Ces catastrophes sont abondamment documentées. Extinction massive des espèces animales, accroissement de la fréquence des événements extrêmes (ouragans, inondations, etc.) et hausse du niveau des océans. Ainsi, une récente étude du Fonds mondial de la Nature (WWF) et de l’assureur européen Allianz chiffrait les coûts du réchauffement climatique pour 136 grandes villes côtières à 28 000 milliards de dollars.

Quelle est la cible idéale?

Pour éviter de tels scénarios, il faut réduire les GES, affirme le GIEC. Le groupe international Réseau Action Climat (RAC) insiste d’ailleurs pour que les gouvernements adoptent une cible de réduction de 40 %, un niveau qui permettait d’éviter cette réaction en chaîne. Dans d’autres milieux scientifiques, on parle plutôt de 50 à 60 %. Cependant, tous s’accordent à dire que ces objectifs, bien qu’essentiels, sont difficiles à quantifier puisque personne ne peut prédire avec certitude comment se comportera la planète au cours des prochaines décennies sous l’effet des GES.

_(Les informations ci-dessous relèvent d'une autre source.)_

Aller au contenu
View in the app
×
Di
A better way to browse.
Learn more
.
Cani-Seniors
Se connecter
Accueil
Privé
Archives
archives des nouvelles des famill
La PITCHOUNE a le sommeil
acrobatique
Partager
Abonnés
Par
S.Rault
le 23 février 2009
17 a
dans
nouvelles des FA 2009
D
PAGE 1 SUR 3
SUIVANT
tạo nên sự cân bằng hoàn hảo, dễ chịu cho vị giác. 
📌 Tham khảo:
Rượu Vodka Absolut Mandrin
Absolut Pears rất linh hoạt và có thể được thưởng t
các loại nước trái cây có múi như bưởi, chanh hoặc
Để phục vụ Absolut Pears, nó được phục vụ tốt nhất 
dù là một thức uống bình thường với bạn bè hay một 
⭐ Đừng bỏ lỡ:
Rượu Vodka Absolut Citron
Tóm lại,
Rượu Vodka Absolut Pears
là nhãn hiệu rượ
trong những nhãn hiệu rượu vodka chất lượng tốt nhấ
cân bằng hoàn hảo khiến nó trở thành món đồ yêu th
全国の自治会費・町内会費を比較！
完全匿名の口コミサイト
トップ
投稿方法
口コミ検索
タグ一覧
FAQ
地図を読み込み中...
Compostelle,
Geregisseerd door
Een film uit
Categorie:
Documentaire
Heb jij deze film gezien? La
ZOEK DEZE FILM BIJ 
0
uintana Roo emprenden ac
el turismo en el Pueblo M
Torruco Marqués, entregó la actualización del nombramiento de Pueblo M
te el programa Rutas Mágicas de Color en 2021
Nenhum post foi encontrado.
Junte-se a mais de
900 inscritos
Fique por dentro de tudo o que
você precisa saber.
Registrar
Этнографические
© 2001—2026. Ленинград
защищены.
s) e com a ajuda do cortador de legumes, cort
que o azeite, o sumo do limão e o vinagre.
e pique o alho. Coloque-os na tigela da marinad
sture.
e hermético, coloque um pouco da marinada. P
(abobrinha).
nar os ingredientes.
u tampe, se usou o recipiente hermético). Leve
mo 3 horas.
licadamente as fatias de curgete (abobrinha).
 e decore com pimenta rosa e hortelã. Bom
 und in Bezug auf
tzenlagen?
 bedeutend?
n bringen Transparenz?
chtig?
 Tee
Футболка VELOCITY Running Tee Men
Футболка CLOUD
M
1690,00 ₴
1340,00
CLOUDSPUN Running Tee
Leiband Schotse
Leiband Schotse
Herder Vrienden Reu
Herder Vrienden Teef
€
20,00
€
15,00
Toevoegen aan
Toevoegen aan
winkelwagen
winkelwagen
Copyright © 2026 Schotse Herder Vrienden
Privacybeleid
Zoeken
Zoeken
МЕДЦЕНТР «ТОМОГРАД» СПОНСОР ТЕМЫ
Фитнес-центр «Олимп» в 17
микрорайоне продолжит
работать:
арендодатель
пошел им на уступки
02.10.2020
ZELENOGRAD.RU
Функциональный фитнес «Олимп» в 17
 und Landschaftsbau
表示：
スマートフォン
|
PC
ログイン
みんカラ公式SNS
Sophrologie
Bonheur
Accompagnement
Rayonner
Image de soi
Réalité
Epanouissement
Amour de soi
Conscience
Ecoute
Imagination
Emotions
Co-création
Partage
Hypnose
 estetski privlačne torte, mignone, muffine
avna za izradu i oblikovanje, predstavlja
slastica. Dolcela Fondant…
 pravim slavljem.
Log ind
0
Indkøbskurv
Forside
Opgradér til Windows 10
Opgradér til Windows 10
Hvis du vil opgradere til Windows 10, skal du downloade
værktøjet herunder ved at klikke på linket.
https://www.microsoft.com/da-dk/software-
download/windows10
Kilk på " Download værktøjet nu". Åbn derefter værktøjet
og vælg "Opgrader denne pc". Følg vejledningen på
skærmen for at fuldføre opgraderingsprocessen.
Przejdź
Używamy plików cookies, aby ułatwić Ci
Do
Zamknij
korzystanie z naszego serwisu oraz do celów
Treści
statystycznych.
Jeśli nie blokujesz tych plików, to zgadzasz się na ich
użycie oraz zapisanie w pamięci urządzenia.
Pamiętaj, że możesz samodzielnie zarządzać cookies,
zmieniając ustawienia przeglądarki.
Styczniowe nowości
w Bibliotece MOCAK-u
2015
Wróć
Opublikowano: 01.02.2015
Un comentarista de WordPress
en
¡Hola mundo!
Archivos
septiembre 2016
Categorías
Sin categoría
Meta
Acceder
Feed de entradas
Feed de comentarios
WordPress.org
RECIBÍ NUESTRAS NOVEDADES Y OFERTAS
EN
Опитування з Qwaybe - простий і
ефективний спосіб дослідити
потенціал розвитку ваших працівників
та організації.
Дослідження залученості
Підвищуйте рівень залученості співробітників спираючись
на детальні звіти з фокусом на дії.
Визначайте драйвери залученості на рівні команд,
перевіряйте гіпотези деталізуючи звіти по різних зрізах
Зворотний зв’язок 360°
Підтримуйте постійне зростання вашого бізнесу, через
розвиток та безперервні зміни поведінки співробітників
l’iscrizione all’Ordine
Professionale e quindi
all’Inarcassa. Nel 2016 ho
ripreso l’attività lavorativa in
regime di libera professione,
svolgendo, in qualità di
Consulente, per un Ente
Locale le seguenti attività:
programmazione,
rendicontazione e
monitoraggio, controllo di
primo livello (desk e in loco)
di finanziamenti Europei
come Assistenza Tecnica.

« Le choix de cibles est en effet très politique. La cible permet à un pays de se distinguer par rapport aux autres, explique Jean-Pierre Blanchet, professeur au département des sciences de la Terre et de l’atmosphère de l’UQÀM. Mais ce qu’il faudrait, c’est couper au maximum nos émissions de GES. Et comme on ne connaît pas encore d’autres sources d’énergie pour remplacer le pétrole, c’est impossible. » Il affirme toutefois que l’adoption de cibles contraignantes est importante pour forcer les gouvernements à agir.

Or, de ce côté, les pays sont loin d’être au même diapason. D’un côté, il y a les leaders qui ont adopté une cible de réduction importante sous les niveaux d’émissions de 1990 (année de référence reconnue mondialement) comme la Suède (moins 40 %), le Royaume-Uni (moins 34 %), la Norvège (moins 30 %), le Japon et l’Allemagne (moins 25 %) et le Québec (moins 20 %). De l’autre, les plus récalcitrants, dont les objectifs sont beaucoup moins ambitieux et qui n’utilisent pas la même année de référence pour faire meilleure impression : le Canada qui parle de réduire ses GES de 20 % d’ici 2020 par rapport au niveau de 2006 (il s’agit en fait d’une maigre réduction de 3 % par rapport au niveau de 1990), les États-Unis qui se sont récemment alignés sur le Canada en proposant une réduction semblable, soit 17 % de leurs GES par rapport à 2005. Et enfin, la Chine qui s’est fixé l’objectif de réduire l’intensité de ses émissions, de 40 à 45 % d’ici 2020. Cet engagement ne résultera pas en une réduction absolue, car la Chine espère produire chaque unité de son PIB avec près de deux fois moins de combustibles fossiles d'ici 10 ans. Bref, on assiste à une véritable cacophonie!